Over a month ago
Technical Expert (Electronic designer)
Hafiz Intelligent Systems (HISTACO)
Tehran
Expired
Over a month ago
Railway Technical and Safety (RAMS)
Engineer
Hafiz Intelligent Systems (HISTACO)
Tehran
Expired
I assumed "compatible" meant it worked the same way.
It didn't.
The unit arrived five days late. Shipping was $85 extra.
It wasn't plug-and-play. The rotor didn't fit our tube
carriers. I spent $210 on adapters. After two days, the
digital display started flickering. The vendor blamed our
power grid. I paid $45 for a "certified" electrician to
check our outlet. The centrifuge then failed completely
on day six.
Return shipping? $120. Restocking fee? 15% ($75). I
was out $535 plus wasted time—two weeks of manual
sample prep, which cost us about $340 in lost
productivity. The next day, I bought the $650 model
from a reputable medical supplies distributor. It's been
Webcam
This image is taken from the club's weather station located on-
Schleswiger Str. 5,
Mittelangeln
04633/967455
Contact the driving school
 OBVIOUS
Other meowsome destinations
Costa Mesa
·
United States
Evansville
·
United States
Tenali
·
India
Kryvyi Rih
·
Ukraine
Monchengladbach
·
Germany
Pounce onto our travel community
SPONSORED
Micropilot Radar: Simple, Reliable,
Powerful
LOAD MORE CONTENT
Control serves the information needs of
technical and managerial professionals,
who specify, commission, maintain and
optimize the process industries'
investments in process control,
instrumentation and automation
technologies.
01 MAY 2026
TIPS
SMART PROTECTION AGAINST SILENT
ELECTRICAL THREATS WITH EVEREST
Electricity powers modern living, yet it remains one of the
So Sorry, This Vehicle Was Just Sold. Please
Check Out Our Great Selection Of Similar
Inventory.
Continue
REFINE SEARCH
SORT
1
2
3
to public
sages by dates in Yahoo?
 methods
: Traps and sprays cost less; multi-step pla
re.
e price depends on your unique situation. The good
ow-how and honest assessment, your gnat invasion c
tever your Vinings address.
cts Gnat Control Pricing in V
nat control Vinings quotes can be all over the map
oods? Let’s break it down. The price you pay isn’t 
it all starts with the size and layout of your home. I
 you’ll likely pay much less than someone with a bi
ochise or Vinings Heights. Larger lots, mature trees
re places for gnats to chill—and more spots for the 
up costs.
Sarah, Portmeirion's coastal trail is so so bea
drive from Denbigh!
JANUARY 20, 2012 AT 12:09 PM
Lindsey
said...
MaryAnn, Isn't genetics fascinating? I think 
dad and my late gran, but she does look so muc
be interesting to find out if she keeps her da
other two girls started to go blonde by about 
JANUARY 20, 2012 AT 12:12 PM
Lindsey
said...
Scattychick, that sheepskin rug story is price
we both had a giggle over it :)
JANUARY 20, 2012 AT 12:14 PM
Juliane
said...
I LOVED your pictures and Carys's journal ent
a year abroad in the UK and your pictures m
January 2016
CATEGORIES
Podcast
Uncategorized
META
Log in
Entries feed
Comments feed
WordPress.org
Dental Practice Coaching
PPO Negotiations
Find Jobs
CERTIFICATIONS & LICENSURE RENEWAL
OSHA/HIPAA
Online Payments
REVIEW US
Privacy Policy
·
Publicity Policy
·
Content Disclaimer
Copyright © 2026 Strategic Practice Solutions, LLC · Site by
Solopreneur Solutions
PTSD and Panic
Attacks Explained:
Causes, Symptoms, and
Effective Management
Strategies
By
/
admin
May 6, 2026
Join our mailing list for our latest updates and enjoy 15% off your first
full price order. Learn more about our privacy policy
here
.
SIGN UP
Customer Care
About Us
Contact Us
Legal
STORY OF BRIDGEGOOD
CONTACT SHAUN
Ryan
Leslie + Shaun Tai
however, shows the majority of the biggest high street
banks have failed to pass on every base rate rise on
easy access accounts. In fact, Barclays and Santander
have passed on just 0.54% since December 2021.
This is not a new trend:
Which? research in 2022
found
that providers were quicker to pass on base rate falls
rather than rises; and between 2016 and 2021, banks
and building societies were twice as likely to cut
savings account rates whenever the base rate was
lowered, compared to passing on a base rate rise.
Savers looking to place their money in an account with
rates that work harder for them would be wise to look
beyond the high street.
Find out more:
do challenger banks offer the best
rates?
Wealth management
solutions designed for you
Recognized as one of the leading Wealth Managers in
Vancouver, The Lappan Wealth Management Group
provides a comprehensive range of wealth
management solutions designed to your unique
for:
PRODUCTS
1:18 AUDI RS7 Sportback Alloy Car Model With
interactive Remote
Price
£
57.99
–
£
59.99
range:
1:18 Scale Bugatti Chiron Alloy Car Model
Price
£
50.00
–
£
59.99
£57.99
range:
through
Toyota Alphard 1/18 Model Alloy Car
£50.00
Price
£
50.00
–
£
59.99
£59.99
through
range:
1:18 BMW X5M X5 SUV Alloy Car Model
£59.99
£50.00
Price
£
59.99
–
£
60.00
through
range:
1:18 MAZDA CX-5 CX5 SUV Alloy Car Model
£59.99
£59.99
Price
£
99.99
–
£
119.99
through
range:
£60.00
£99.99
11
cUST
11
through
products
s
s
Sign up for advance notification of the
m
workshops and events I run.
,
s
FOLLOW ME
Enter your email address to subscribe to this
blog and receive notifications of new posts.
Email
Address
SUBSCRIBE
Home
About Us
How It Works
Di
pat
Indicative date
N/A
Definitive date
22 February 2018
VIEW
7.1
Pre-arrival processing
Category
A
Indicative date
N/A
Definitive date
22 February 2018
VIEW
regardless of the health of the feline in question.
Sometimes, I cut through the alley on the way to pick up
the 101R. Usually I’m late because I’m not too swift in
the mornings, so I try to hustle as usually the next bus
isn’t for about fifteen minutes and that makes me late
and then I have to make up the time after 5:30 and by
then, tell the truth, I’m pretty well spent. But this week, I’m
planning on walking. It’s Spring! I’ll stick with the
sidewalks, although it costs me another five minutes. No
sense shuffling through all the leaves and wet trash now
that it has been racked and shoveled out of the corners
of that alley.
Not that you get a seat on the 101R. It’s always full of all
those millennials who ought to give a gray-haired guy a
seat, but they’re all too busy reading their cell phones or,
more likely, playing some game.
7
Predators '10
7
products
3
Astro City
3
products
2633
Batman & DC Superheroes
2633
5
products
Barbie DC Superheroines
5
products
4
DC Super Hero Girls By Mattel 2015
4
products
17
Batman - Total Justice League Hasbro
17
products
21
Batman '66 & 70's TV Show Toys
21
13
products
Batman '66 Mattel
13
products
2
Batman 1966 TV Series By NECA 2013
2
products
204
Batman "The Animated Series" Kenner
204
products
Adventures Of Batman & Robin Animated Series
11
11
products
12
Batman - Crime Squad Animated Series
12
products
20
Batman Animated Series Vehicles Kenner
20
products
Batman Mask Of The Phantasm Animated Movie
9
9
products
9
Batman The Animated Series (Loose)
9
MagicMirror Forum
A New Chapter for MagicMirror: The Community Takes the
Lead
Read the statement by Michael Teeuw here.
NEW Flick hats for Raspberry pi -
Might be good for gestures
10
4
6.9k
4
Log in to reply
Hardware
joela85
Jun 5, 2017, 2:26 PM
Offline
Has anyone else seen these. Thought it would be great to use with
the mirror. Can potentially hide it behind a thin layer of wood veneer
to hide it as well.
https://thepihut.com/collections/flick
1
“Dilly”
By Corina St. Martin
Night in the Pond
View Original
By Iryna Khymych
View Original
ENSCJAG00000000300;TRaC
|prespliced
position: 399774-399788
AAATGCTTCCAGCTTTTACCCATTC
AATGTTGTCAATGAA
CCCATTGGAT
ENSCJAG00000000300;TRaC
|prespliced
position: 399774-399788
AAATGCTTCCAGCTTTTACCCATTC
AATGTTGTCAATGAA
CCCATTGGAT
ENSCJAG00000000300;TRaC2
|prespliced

☆ ☆ ☆ ☆

## Work to be completed
Collect every line of the records that contains the word "well".

## Completed task
then, tell the truth, I’m pretty well spent. But this week, I’m
to hide it as well.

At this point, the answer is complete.